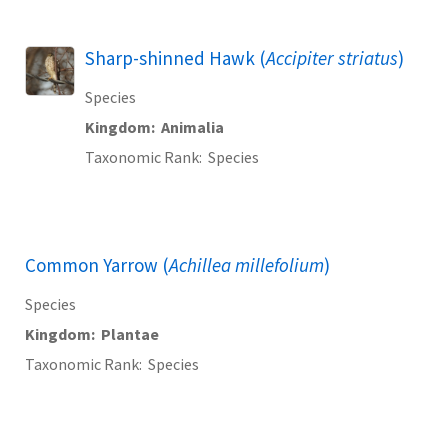
Sharp-shinned Hawk (
Accipiter striatus
)
Species
Kingdom
Animalia
Taxonomic Rank
Species
Common Yarrow (
Achillea millefolium
)
Species
Kingdom
Plantae
Taxonomic Rank
Species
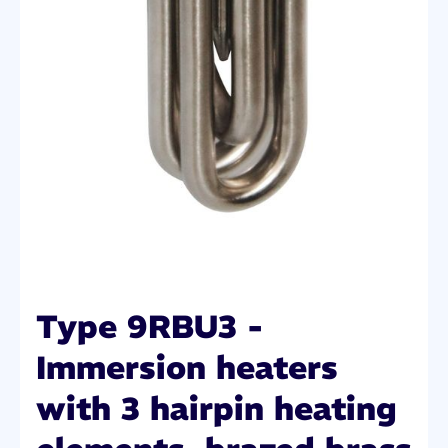
Type 9RBU3 -
Immersion heaters
with 3 hairpin heating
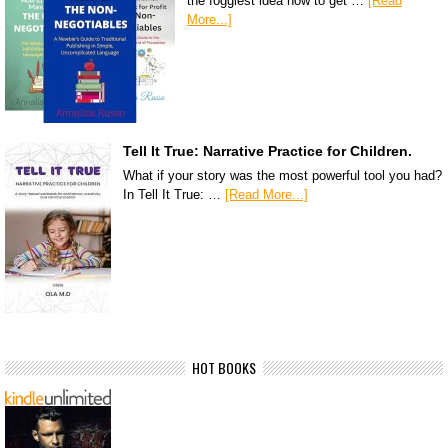
the foggiest idea how to get …
[Read
More...]
Tell It True: Narrative Practice for Children.
What if your story was the most powerful tool you had?
In Tell It True: …
[Read More...]
HOT BOOKS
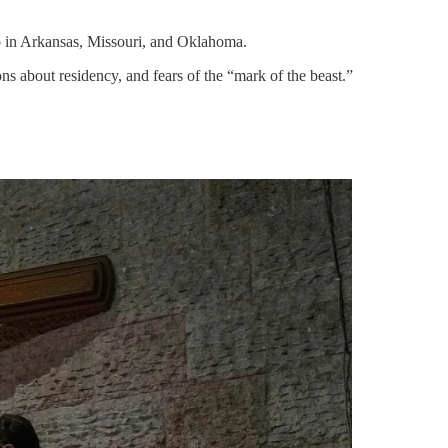
so in Arkansas, Missouri, and Oklahoma.
s about residency, and fears of the “mark of the beast.”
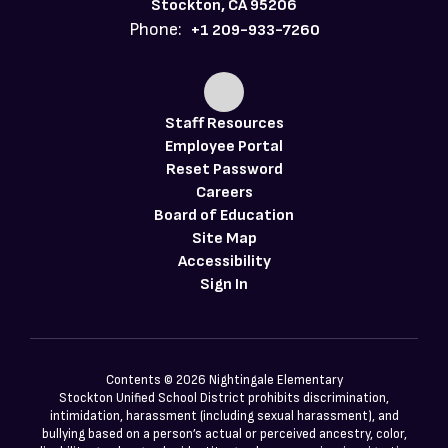
Stockton, CA 95206
Phone:
+1 209-933-7260
Staff Resources
Employee Portal
Reset Password
Careers
Board of Education
Site Map
Accessibility
Sign In
Contents © 2026 Nightingale Elementary
Stockton Unified School District prohibits discrimination,
intimidation, harassment (including sexual harassment), and
bullying based on a person’s actual or perceived ancestry, color,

________

- TRY IT -
Each record should be written out exactly, and each image should be omitted.

- YOUR SOLUTION -
Sharp-shinned Hawk (
Accipiter striatus
)
Species
Kingdom
Animalia
Taxonomic Rank
Species
Common Yarrow (
Achillea millefolium
)
Species
Kingdom
Plantae
Taxonomic Rank
Species
Type 9RBU3 -
Immersion heaters
with 3 hairpin heating
the foggiest idea how to get …
[Read
More...]
Tell It True: Narrative Practice for Children.
What if your story was the most powerful tool you had?
In Tell It True: …
[Read More...]
HOT BOOKS
so in Arkansas, Missouri, and Oklahoma.
s about residency, and fears of the “mark of the beast.”
Stockton, CA 95206
Phone:
+1 209-933-7260
Staff Resources
Employee Portal
Reset Password
Careers
Board of Education
Site Map
Accessibility
Sign In
Contents © 2026 Nightingale Elementary
Stockton Unified School District prohibits discrimination,
intimidation, harassment (including sexual harassment), and
bullying based on a person’s actual or perceived ancestry, color,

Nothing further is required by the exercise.